What makes the program different is that the youth network acts as the employer of record for the young people. The interns may report to Mirkin’s company, or to Independence Blue Cross, Comcast, or City Hall, but their paychecks come from the youth network.
So, in effect, it acts as a staffing agency, handling wages, payroll processing, and taxes such as Social Security and workers’ compensation — for about 65 percent of the total cost. The network’s overhead, which includes recruitment, training, placement, administration, and liability insurance, accounts for the remainder.
"That’s real money," Mirkin said of the extra payroll costs.
In the for-profit world, staffing agencies such as Kelly Services Inc. spend about 85 percent on wages and related costs and 15 percent on overhead. Profits can be slim (less than one percent in Kelly’s first quarter).
But the Philadelphia Youth Network and the Camden program, along with most youth programs, spend extra money on training.
In Camden, the young workers will begin their program with a three-day orientation.
In Philadelphia, "we have a Friday seminar," said Stacy Holland, the network’s chief operation officer. The weekly seminars provide reinforcement for soft skills such as punctuality and proper dress, while also giving students a chance to talk over what happened on the job.
The network also provides support and training to the businesses that take on youngsters. It holds seminars on employment law, as well as on how to handle the sometimes tricky issues that may arise with a teenage workforce.
One topic that comes up, for example, is professional dress. Holland said young people in the program may be wearing their best clothes to work, but their best clothes might be more appropriate in the neighborhood than the office. Or there might be a financial issue — some teenagers who come into the program are homeless.

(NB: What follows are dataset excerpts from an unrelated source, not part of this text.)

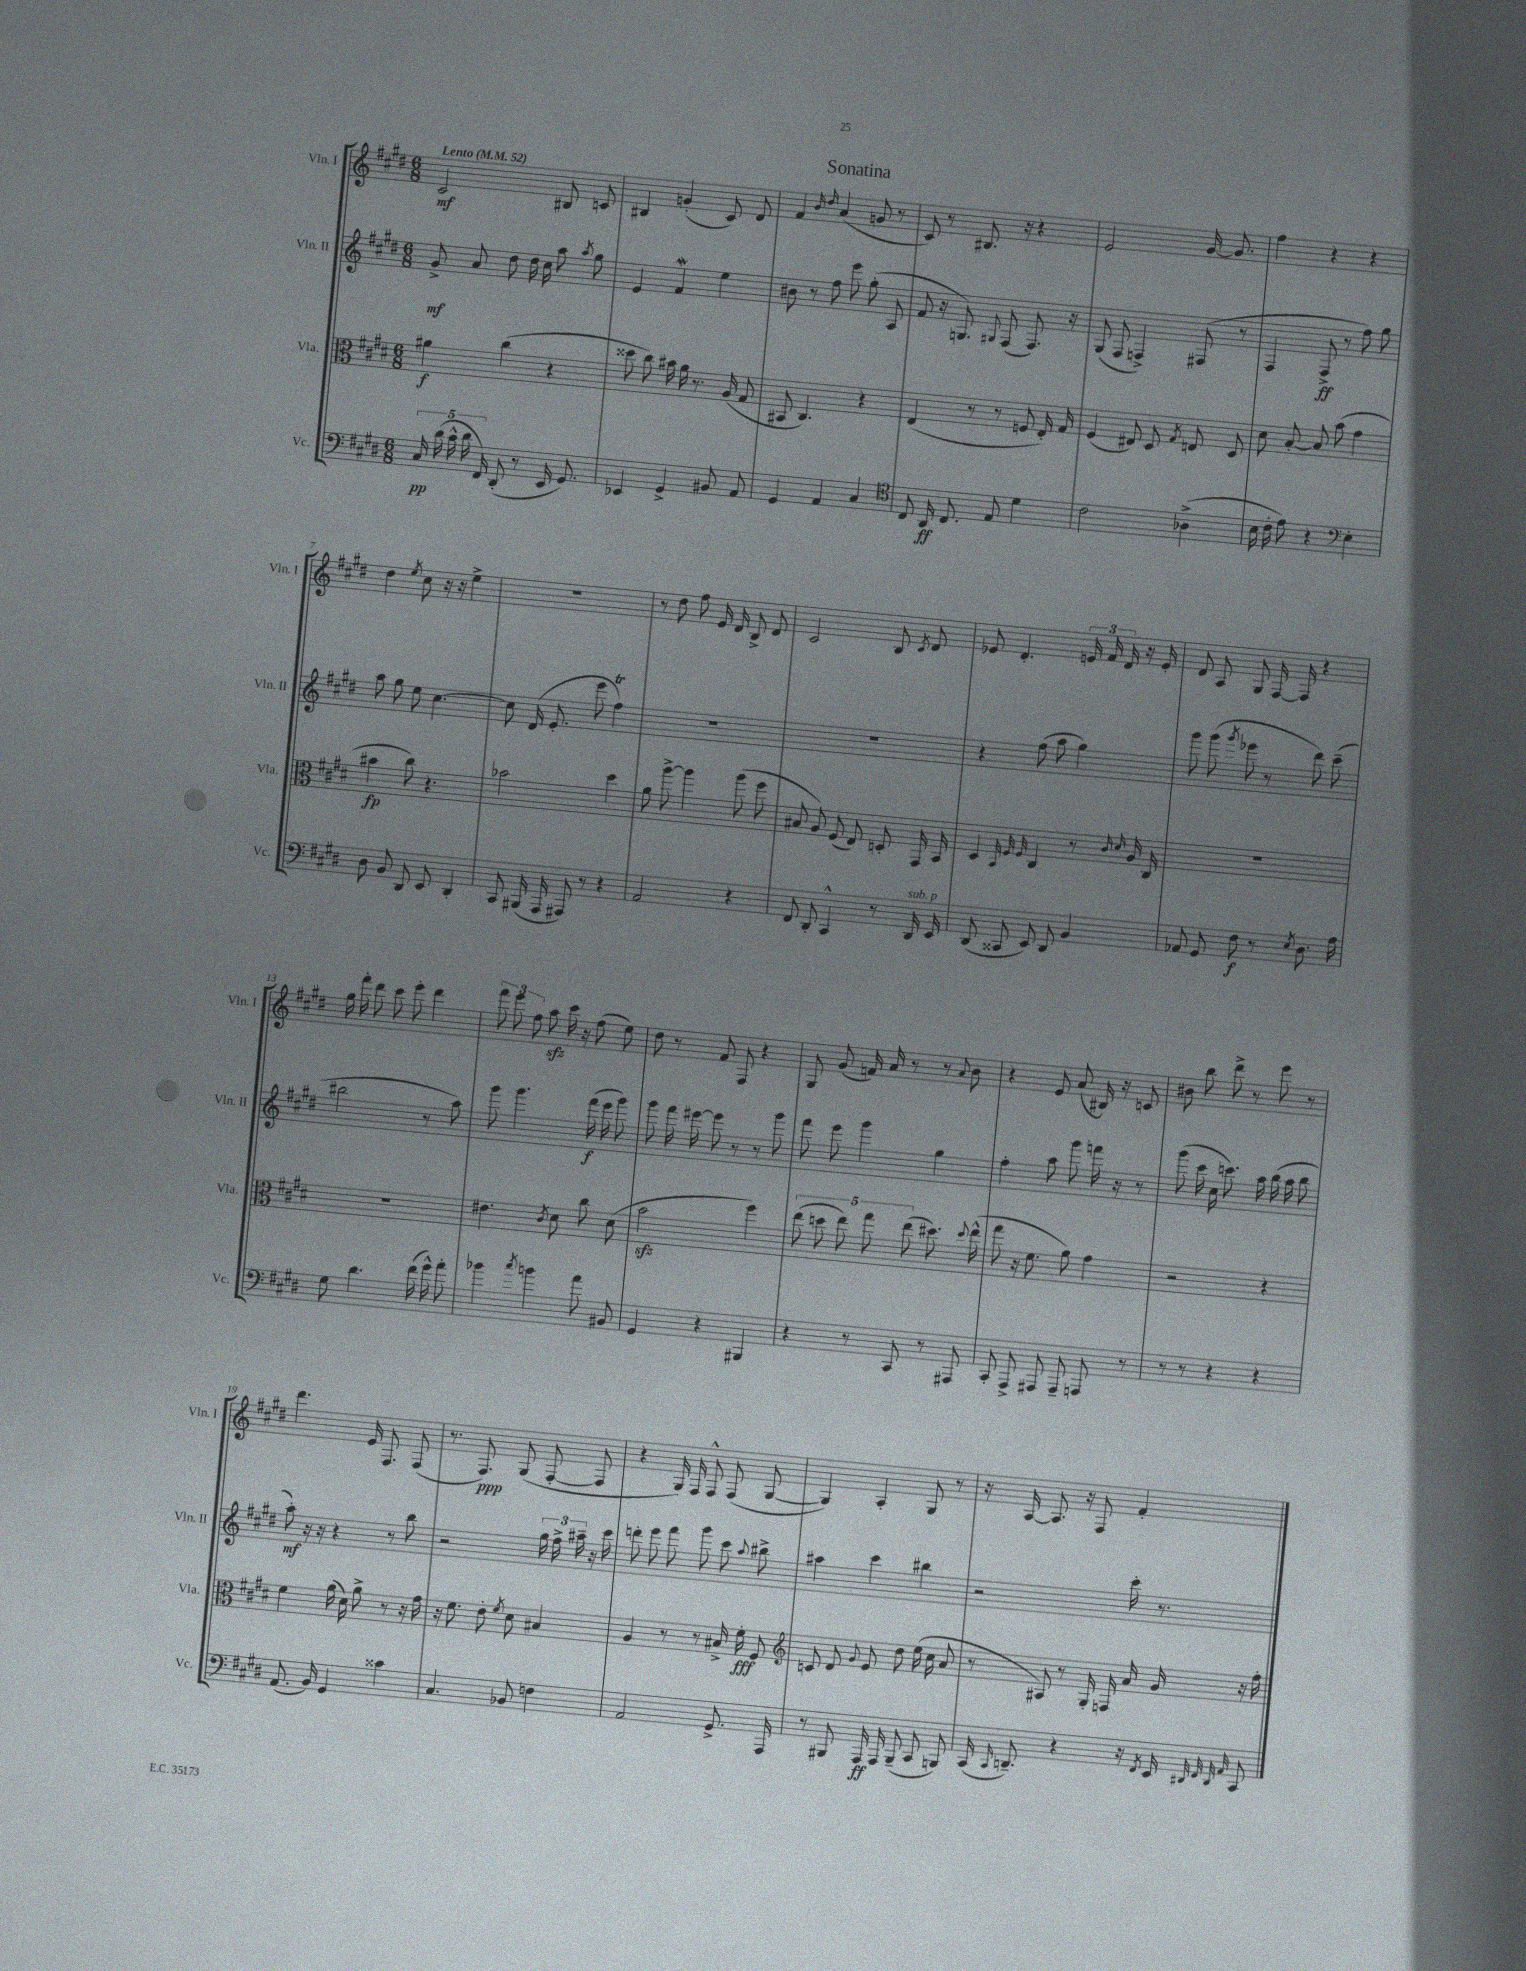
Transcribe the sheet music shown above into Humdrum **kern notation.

**kern	**dynam	**kern	**dynam	**kern	**dynam	**kern	**dynam
*part4	*part4	*part3	*part3	*part2	*part2	*part1	*part1
*staff4	*staff4	*staff3	*staff3	*staff2	*staff2	*staff1	*staff1
*I"Vc.	*	*I"Vla.	*	*I"Vln. II	*	*I"Vln. I	*
*I'Vc.	*	*I'Vla.	*	*I'Vln. II	*	*I'Vln. I	*
*clefF4	*	*clefC3	*	*clefG2	*	*clefG2	*
*k[f#c#g#d#]	*	*k[f#c#g#d#]	*	*k[f#c#g#d#]	*	*k[f#c#g#d#]	*
*M6/8	*	*M6/8	*	*M6/8	*	*M6/8	*
*MM52	*	*MM52	*	*MM52	*	*MM52	*
=1	=1	=1	=1	=1	=1	=1	=1
!	!	!	!	!	!	!LO:TX:a:B:t=Lento	!
20C#/	pp	4a#X\	f	8g#^/	mf	2c#/	mf
(20d#\	.	.	.	.	.	.	.
20c#^^\	.	.	.	.	.	.	.
.	.	.	.	8a/	.	.	.
20d#\	.	.	.	.	.	.	.
20FF#/)	.	.	.	.	.	.	.
(8DD#'/	.	(4cc#\	.	8dd#\	.	.	.
8r	.	.	.	16dd#\	.	.	.
.	.	.	.	16cc#\	.	.	.
16EE/	.	4r	.	8aa\	.	8B#X/	.
8.GG#/)	.	.	.	.	.	.	.
.	.	.	.	8qaa/	.	.	.
.	.	.	.	8gg#\	.	8cn/	.
=2	=2	=2	=2	=2	=2	=2	=2
4EE-X/	.	8dd##X\	.	4e/	.	4B#X/	.
.	.	8cc#\)	.	.	.	.	.
4GG#^/	.	16b#X\	.	4f#W/	.	(4gn'/	.
.	.	16a\	.	.	.	.	.
.	.	8.r	.	.	.	.	.
8BB#X/	.	.	.	4ee\	.	8c#/)	.
.	.	(16A/	.	.	.	.	.
8AA/	.	8G#/	.	.	.	8d#/	.
=3	=3	=3	=3	=3	=3	=3	=3
4GG#/	.	8BB#X/	.	8b#X\	.	4f#/	.
.	.	4.C#/)	.	8r	.	.	.
.	.	.	.	.	.	16qqb/	.
.	.	.	.	.	.	16qqdd#/	.
4AA/	.	.	.	8ff#\	.	(4a/	.
.	.	.	.	8eee\	.	.	.
4C#/	.	4r	.	(8gg#'\	.	8gn/	.
.	.	.	.	8A/	.	8r	.
=4	=4	=4	=4	=4	=4	=4	=4
*clefC4	*	*	*	*	*	*	*
8C#/	.	(4E/	.	8f#/	.	8c#/)	.
16AA/	ff	.	.	16r	.	8r	.
8.C#/	.	.	.	8.Gn/)	.	.	.
.	.	8r	.	.	.	8.B#X/	.
.	.	.	.	8qqG#X/	.	.	.
8E/	.	8r	.	(8F#/	.	.	.
.	.	.	.	.	.	16r	.
4d#\	.	8Fn/	.	8.F#/)	.	4r	.
.	.	16E'/)	.	.	.	.	.
.	.	16G#/	.	16r	.	.	.
=5	=5	=5	=5	=5	=5	=5	=5
2c#\	.	(4F#/	.	(8G#/	.	2e/	.
.	.	.	.	8F#/	.	.	.
.	.	8E#X/)	.	4Fn^/)	.	.	.
.	.	8D#/	.	.	.	.	.
.	.	8qG#/	.	.	.	.	.
(4A-X^\	.	8En/	.	(8F#X/	.	[16g#/	.
.	.	.	.	.	.	8.g#/]	.
.	.	8D#/	.	8r	.	.	.
=6	=6	=6	=6	=6	=6	=6	=6
16B\	.	8d#\	.	4F#/	.	4ff#\	.
16c#'\	.	.	.	.	.	.	.
8e\)	.	[8B'/	.	.	.	.	.
4r	.	8B/]	.	8F#^/	ff	4r	.
.	.	(8b\	.	8r	.	.	.
*clefF4	*	*	*	*	*	*	*
4E'\	.	4g#\	.	8ff#\)	.	4r	.
.	.	.	.	8gg#\	.	.	.
!!LO:LB:g=z
=7	=7	=7	=7	=7	=7	=7	=7
8D#\	.	4b#X\	fp	8aa\	.	4dd#\	.
8BB/	.	.	.	8gg#\	.	.	.
.	.	.	.	.	.	8qee/	.
8DD#/	.	8cc#\)	.	8ee\	.	8cc#\	.
8EE/	.	4.r	.	[4.cc#\	.	16r	.
.	.	.	.	.	.	16r	.
4DD#'/	.	.	.	.	.	4ee^\	.
=8	=8	=8	=8	=8	=8	=8	=8
8CC#/	.	2b-X\	.	8cc#\]	.	2.r	.
(16BBB#X/	.	.	.	(16d#/	.	.	.
16AAA/	.	.	.	8.e'/	.	.	.
8AAA#X/)	.	.	.	.	.	.	.
8r	.	.	.	8eee\	.	.	.
4r	.	4dd#\	.	4ff#T\)	.	.	.
=9	=9	=9	=9	=9	=9	=9	=9
2AA/	.	8a\	.	2.r	.	8r	.
.	.	[8aa^\	.	.	.	8dd#\	.
.	.	4aa\]	.	.	.	8ff#\	.
.	.	.	.	.	.	16e/	.
.	.	.	.	.	.	16d#/	.
4r	.	(8aa\	.	.	.	8B^/	.
.	.	8ff#\	.	.	.	8d#/	.
=10	=10	=10	=10	=10	=10	=10	=10
8FF#/	.	8B#X/	.	2.r	.	2c#/	.
8DD#'/	.	8A/)	.	.	.	.	.
4CC#^^/	.	(8F#/	.	.	.	.	.
.	.	8E/)	.	.	.	.	.
8r	.	8Dn'/	.	.	.	8B/	.
.	.	.	.	.	.	8qc#/	.
!LO:TX:a:i:t=sub. p	!	!	!	!	!	!	!
16DD#/	.	16GG#/	.	.	.	8d#/	.
16EE/	.	16BB/	.	.	.	.	.
=11	=11	=11	=11	=11	=11	=11	=11
(8DD#/	.	4D#/	.	4r	.	8e-X/	.
8CC##X/	.	.	.	.	.	4.d#'/	.
.	.	32qqBB/	.	.	.	.	.
.	.	32qqF#/	.	.	.	.	.
.	.	32qqF#/	.	.	.	.	.
8EE/)	.	4C#/	.	(8ff#\	.	.	.
8DD#/	.	.	.	8aa\	.	.	.
4BB/	.	8r	.	4gg#\)	.	24en/	.
.	.	.	.	.	.	24f#/	.
.	.	.	.	.	.	24d#/	.
.	.	16qqc#/	.	.	.	.	.
.	.	16qqd#/	.	.	.	.	.
.	.	16A/	.	.	.	16r	.
.	.	16C#/	.	.	.	16e'/	.
=12	=12	=12	=12	=12	=12	=12	=12
8AA-X/	.	2.r	.	8ggg#\	.	8d#/	.
8GG#/	.	.	.	(8ggg#\	.	8A/	.
.	.	.	.	8qggg#/	.	.	.
8F#\	f	.	.	8eee-X\	.	8G#/	.
8r	.	.	.	8r	.	[16F#/	.
.	.	.	.	.	.	16F#/]	.
8qE/	.	.	.	.	.	.	.
8.D#\	.	.	.	8ddd#\)	.	4r	.
.	.	.	.	(8ccc#~\	.	.	.
16A\	.	.	.	.	.	.	.
!!LO:LB:g=z
=13	=13	=13	=13	=13	=13	=13	=13
8G#\	.	2.r	.	2bb#X\	.	16gg#\	.
.	.	.	.	.	.	16fff#'\	.
4.d#\	.	.	.	.	.	8ddd#\	.
.	.	.	.	.	.	8ccc#\	.
.	.	.	.	.	.	8eee'\	.
(16f#\	.	.	.	8r	.	4ddd#\	.
16g#^^\)	.	.	.	.	.	.	.
8a'\	.	.	.	8aa\)	.	.	.
=14	=14	=14	=14	=14	=14	=14	=14
4b-X\	.	4.e#X\	.	8ggg#\	.	12fff#\	.
.	.	.	.	.	.	12eee\	.
.	.	.	.	4.ggg#\	.	.	.
.	.	.	.	.	.	12ff#\	.
8qcc#/	.	.	.	.	.	.	.
4bn\	.	.	.	.	.	8aazz\	.
.	.	8qc#/	.	.	.	.	.
.	.	8d#\	.	.	.	16ccc#\	.
.	.	.	.	.	.	16r	.
8a\	.	8cc#\	.	(16fff#\	f	(8ff#\	.
.	.	.	.	16eee\	.	.	.
8BB#X/	.	(8d#\	.	8ggg#\)	.	8ee\)	.
=15	=15	=15	=15	=15	=15	=15	=15
4GG#/	.	2bzz\	.	8ggg#\	.	8dd#\	.
.	.	.	.	16fff#\	.	8r	.
.	.	.	.	[16eee#X\	.	.	.
4r	.	.	.	8eee#\]	.	8f#/	.
.	.	.	.	8r	.	8F#/	.
4BBB#X/	.	4ff#\)	.	8r	.	4r	.
.	.	.	.	8ggg#\	.	.	.
=16	=16	=16	=16	=16	=16	=16	=16
4r	.	(10ee\	.	8fff#\	.	8G#/	.
.	.	10ddn\	.	.	.	.	.
.	.	.	.	8eee\	.	(8g#/	.
.	.	10ee\)	.	.	.	.	.
8r	.	.	.	4ggg#\	.	16fn/)	.
.	.	10gg#\	.	.	.	.	.
.	.	.	.	.	.	16a/	.
8CC#/	.	.	.	.	.	8r	.
.	.	(10ee\	.	.	.	.	.
8r	.	8.dd#X\)	.	4gg#\	.	8r	.
.	.	.	.	.	.	8qqa/	.
8AAA#X/	.	.	.	.	.	8b\	.
.	.	8qqdd#/	.	.	.	.	.
.	.	(16ee^^\	.	.	.	.	.
=17	=17	=17	=17	=17	=17	=17	=17
8CC#'/	.	8gg#\	.	4ff#'\	.	4r	.
8AAA^/	.	16r	.	.	.	.	.
.	.	8.f#\	.	.	.	.	.
8AAA#X/	.	.	.	8aa\	.	8e/	.
8AAA#~/	.	8a\)	.	8ggg#\	.	(8a/	.
8AAAn/	.	4g#\	.	16fffn\	.	16B#X/)	.
.	.	.	.	16r	.	16r	.
8r	.	.	.	8r	.	8cn/	.
=18	=18	=18	=18	=18	=18	=18	=18
8r	.	2r	.	(8ggg#\	.	8b#X\	.
8r	.	.	.	16ccc#\	.	8bb\	.
.	.	.	.	16cc#\	.	.	.
4r	.	.	.	8.cccn\)	.	8ddd#^\	.
.	.	.	.	.	.	8r	.
.	.	.	.	16aa\	.	.	.
4r	.	4r	.	(16bb\	.	8eee\	.
.	.	.	.	16aa\	.	.	.
.	.	.	.	8bb\	.	8r	.
!!LO:LB:g=z
=19	=19	=19	=19	=19	=19	=19	=19
(8.AA/	.	4f#\	.	8aa'\)	mf	4.ddd#\	.
.	.	.	.	16r	.	.	.
16BB/)	.	.	.	16r	.	.	.
4GG#/	.	(16a\	.	4r	.	.	.
.	.	16d#\)	.	.	.	.	.
.	.	8a^\	.	.	.	16e/	.
.	.	.	.	.	.	8.F#/	.
4c##X\	.	8r	.	8r	.	.	.
.	.	16r	.	8bb\	.	(8F#/	.
.	.	16g#\	.	.	.	.	.
=20	=20	=20	=20	=20	=20	=20	=20
4.C#/	.	16r	.	2r	.	8.r	.
.	.	8.f#\	.	.	.	.	.
.	.	.	.	.	.	8.F#/)	ppp
.	.	8e'\	.	.	.	.	.
.	.	8qf#/	.	.	.	.	.
8BB-X/	.	8d#\	.	.	.	(8G#/	.
4Fn\	.	4B#X/	.	24gg#\	.	[8F#'/	.
.	.	.	.	24ff#^\	.	.	.
.	.	.	.	24aa#X~\	.	.	.
.	.	.	.	16r	.	8F#/]	.
.	.	.	.	16ccc#\	.	.	.
=21	=21	=21	=21	=21	=21	=21	=21
2AA/	.	4A/	.	8dddn'\	.	4r	.
.	.	.	.	8eee\	.	.	.
.	.	8r	.	8fff#\	.	16G#/)	.
.	.	.	.	.	.	16F#/	.
.	.	8r	.	8ggg#\	.	8F#^^/	.
8.GG#^/	.	16B#X^/	.	8ccc#\	.	(8F#/	.
.	.	16f#'\	fff	.	.	.	.
.	.	.	.	8qqaa/	.	.	.
.	.	8F#/	.	8bb#X^\	.	[8G#/	.
16AAA/	.	.	.	.	.	.	.
=22	=22	=22	=22	=22	=22	=22	=22
*	*	*clefG2	*	*	*	*	*
8r	.	8cn/	.	4aa#X\	.	4G#/])	.
8BBB#X/	.	8d#/	.	.	.	.	.
.	.	8qqg#/	.	.	.	.	.
16AAA/	ff	8e/	.	4ccc#\	.	4A'/	.
16AAA/	.	.	.	.	.	.	.
(8BBB#~/	.	8dd#\	.	.	.	.	.
8CC#/	.	(16ee\	.	4bb#X\	.	8G#/	.
.	.	16cc#\	.	.	.	.	.
8BBBn/)	.	8a/	.	.	.	8r	.
=23	=23	=23	=23	=23	=23	=23	=23
(16CC#/	.	8r	.	2r	.	16r	.
16qqCC#/	.	.	.	.	.	.	.
8.DDn~/)	.	.	.	.	.	[16A/	.
.	.	8A#X/)	.	.	.	8.A/]	.
4r	.	8r	.	.	.	.	.
.	.	.	.	.	.	16r	.
.	.	16G#'/	.	.	.	8F#/	.
.	.	16Fn/	.	.	.	.	.
16r	.	16a/	.	16ccc#'\	.	4f#'/	.
8qFF#/	.	.	.	.	.	.	.
16EE/	.	16g#/	.	8.r	.	.	.
32qqDD#X/	.	.	.	.	.	.	.
32qqFF#/	.	.	.	.	.	.	.
32qqDD#/	.	.	.	.	.	.	.
32qqAA/	.	.	.	.	.	.	.
8CC#/	.	16r	.	.	.	.	.
.	.	16ff#'\	.	.	.	.	.
==	==	==	==	==	==	==	==
*-	*-	*-	*-	*-	*-	*-	*-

Part of her solution, she said, may be to take the interns on a field trip to Liberty Place in Center City, where many office workers visit the food court. She and the interns look at passersby and evaluate their clothing.
That kind of help proved invaluable to Jannette Rivera, 21, of North Philadelphia, a graduate of Kensington Business and Finance High School.
Homeless as a youngster, with a mother whose formal education stopped in sixth grade, Rivera could be the poster child for the long-term value of a summer job for teenagers.
Now completing her freshman year at Connecticut College, Rivera worked at a nonprofit, a financial institution, and at Independence Blue Cross, where her immediate supervisor was then-chief executive Joseph Frick. She even had the opportunity to introduce former President Bill Clinton at an event at the National Constitution Center.
"We’re from the poor working class and I’d never been in the business world and never had access to the business world or insight into the business world," Rivera said.
"She’s a special person," Frick said. "What she embodies for me is the fact that young people have incredible personal and professional potential."
In a study the youth network commissioned, employers said that their prime motivation in participating was philanthropic but that they expected to get some work out of the students.
That requires finesse. John Clayton, who runs Independence Blue Cross’ high school intern program, said the biggest challenge was finding enough work for the students, partly because they finish assignments faster than he expected.
"Our students do real work," he said.
"You have to have the right expectations," Mirkin, the event planner, said, adding that he had noticed the teens are pros at Internet research. "Give them a research project — find out where I can get 5,000 red chairs."
When they arrive, he said, they get a quick seminar on phone and e-mail etiquette. "Within an hour, they are able to answer the phone and screen the calls. If they do that, and the research, it more than pays off the investment."